The Maslow I purchased for the hackerspace had the ring about 1.5 inches high,
That is significant.

I would try to take the block down to where it balances, or at least find where
that point is by hanging it from a bar under the block.

David Lang

2 Likes

@dlang Thank you sir for the quick response and sage advice, as always.

Hi all, I’m bumping this thread because I have questions about sled balance and weight placement as well.

Without any weight, my meticulous-style sled is bottom-heavy :

If I put my weights (at the moment 4 x 750g pieces of steel, 80x120 mm) sticking out at the bottom, like the bricks in the original design, it doesn’t help much and my sled keeps tilting back.

To me it would make more sense to screw them at the top, approx. at the place the chains meet the ring, or maybe even at the very top so the weights push the sled against the board :

I haven’t seen this done much here, is there a drawback I’m missing?

raise your ring and bring the beam out to keep the chains parallel to the work surface.

2 Likes

There are two ways that the sled needs to balance

on the XX/Y plane (parallel to the workpiece), you need the weights at the
bottom of the sled to keep it from rotating, moving them up on the sled will
cause problems.

in the Z axis, you need the chains to be pulling at the center of gravity, so
that the sled does not tip (what you are showing is a fairly extreme example)

what you want to do is to have the ring height set so that if you hang the sled
by the ring, it hangs straight.

if you have the ring too low, pulling on the chains will tip the sled up closest
to the chains (the way your pictures show).

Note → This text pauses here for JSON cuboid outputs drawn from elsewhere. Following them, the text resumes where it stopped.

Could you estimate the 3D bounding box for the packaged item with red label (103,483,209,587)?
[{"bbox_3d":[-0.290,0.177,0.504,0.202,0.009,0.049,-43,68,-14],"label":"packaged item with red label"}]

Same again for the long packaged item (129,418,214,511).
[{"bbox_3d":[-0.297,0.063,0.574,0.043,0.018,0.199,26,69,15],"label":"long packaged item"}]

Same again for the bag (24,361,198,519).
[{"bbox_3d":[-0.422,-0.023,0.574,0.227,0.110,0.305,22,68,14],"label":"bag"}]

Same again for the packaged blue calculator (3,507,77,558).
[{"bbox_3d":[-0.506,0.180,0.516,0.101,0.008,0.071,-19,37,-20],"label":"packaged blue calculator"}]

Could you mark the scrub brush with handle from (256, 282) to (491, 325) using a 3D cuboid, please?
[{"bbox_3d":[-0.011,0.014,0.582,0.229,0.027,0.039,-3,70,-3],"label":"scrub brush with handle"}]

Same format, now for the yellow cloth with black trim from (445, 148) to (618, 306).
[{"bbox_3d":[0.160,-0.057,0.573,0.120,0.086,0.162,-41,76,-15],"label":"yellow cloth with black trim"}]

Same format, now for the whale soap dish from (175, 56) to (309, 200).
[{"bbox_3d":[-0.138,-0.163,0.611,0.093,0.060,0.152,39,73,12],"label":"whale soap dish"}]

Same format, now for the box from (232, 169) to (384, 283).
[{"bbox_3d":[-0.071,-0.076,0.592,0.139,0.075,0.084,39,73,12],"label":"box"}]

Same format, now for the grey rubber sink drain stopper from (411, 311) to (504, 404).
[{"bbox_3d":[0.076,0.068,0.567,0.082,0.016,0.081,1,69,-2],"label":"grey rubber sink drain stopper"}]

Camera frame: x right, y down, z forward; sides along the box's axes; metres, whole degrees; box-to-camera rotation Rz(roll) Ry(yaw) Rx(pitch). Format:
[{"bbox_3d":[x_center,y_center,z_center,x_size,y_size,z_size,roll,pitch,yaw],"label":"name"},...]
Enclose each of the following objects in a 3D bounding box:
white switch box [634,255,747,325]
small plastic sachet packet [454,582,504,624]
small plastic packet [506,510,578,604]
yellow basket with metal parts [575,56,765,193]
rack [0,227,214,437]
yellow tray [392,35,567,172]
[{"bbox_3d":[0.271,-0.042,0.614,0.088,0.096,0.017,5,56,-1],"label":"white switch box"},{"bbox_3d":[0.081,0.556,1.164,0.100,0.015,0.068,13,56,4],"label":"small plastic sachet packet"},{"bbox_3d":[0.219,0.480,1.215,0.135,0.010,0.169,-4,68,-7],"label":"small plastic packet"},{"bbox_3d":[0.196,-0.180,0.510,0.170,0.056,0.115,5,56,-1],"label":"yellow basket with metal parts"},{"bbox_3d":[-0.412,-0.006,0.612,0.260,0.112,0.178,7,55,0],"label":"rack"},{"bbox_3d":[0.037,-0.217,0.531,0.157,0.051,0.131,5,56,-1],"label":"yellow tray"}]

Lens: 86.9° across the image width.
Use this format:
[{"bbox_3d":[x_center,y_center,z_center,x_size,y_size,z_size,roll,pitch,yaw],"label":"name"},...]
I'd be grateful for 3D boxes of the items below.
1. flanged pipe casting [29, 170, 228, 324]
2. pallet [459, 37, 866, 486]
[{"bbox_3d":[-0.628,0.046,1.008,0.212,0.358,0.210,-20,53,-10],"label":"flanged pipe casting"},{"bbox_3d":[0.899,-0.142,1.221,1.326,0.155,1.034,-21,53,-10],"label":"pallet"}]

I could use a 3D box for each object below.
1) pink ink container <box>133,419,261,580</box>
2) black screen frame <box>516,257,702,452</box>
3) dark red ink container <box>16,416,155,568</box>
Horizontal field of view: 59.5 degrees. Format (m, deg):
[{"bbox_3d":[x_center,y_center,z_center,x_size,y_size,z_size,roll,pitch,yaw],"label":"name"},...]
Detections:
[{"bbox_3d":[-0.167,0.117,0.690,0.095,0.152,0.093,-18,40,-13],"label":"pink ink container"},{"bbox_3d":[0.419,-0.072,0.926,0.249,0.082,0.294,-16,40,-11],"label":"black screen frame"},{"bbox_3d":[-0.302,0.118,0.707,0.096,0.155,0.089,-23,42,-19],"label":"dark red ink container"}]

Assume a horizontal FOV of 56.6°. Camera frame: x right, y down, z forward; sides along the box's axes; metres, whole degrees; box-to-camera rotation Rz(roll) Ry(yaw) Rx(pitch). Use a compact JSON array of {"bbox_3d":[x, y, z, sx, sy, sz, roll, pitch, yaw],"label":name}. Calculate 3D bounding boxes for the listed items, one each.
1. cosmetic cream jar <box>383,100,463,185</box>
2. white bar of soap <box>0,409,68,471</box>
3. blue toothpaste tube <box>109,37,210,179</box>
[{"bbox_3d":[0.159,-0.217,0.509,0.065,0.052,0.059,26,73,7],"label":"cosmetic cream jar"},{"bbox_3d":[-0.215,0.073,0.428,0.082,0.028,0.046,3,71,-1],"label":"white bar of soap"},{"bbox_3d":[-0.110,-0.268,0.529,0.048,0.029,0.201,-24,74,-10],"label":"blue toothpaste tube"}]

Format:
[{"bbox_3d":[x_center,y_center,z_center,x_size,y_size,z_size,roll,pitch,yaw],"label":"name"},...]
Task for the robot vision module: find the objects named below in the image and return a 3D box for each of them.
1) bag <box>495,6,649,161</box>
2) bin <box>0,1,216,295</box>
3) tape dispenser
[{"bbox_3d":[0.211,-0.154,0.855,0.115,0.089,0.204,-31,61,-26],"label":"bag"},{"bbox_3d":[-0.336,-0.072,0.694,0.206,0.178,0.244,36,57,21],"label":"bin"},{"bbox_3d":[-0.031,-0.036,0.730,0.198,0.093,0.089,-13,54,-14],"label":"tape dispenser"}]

if you have the ring too high, pulling on the chains will tip the sled down
closest to the chains.

the maslow is fairly forgiving in this, but your example shows a need to move
the ring up quite a bit (which is normal for the meticulous-style Z axis as it
has a lot of weight higher on the Z), but if you try to cut close to the sides,
the balance point will determine how close you can get to the edge before the
sled starts tipping.

AFTER you get the sled balance right, you then want to adjust the top beam so
that the chains are parallel to the workpiece to keep them from skipping (you
may also be able to put addditional layers of something behind the workpiece to
move it out)

David Lang

1 Like

Thanks for the detailed answer.

on the XX/Y plane (parallel to the workpiece), you need the weights at the
bottom of the sled to keep it from rotating, moving them up on the sled will
cause problems.

Duh, of course that’s the reason why weights are at the bottom. How could I miss that?

I had that the wrong way around, that makes sense. I was trying to adjust the ring to keep the chains parallel. Again, thanks for your suggestions!